── Data for analysis
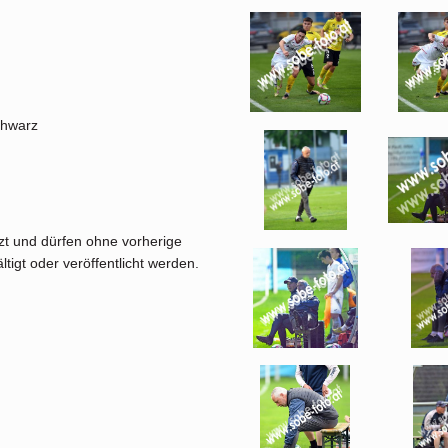
chwarz
tzt und dürfen ohne vorherige
tigt oder veröffentlicht werden.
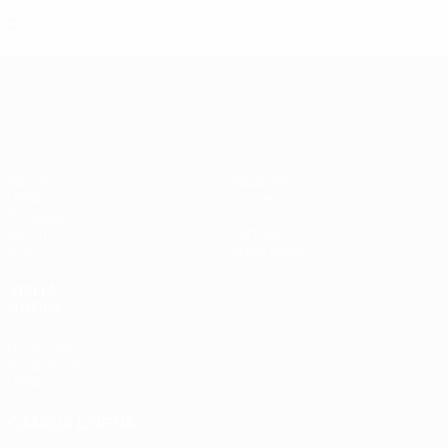
Primo turno
2
0
0
2
UEFA Europa League
Partite
Squadre
UEFA.tv
Notizie
Sorteggi
Storia
Giochi
Dettagli
Stat.
Store (club)
VISITA
ANCHE
UEFA.com
Fondazione
UEFA
CAMBIA LINGUA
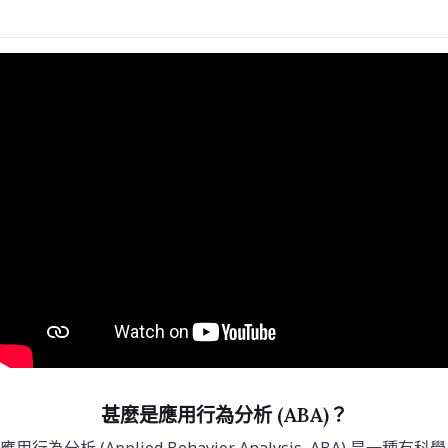
甚麼是應用行為分析 (ABA)？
────
| Task details |
Would you transcribe all of the data exactly, omitting any pictures?

| Your response |
chwarz
tzt und dürfen ohne vorherige
tigt oder veröffentlicht werden.
Primo turno
2
0
0
2
UEFA Europa League
Partite
Squadre
UEFA.tv
Notizie
Sorteggi
Storia
Giochi
Dettagli
Stat.
Store (club)
VISITA
ANCHE
UEFA.com
Fondazione
UEFA
CAMBIA LINGUA
甚麼是應用行為分析 (ABA)？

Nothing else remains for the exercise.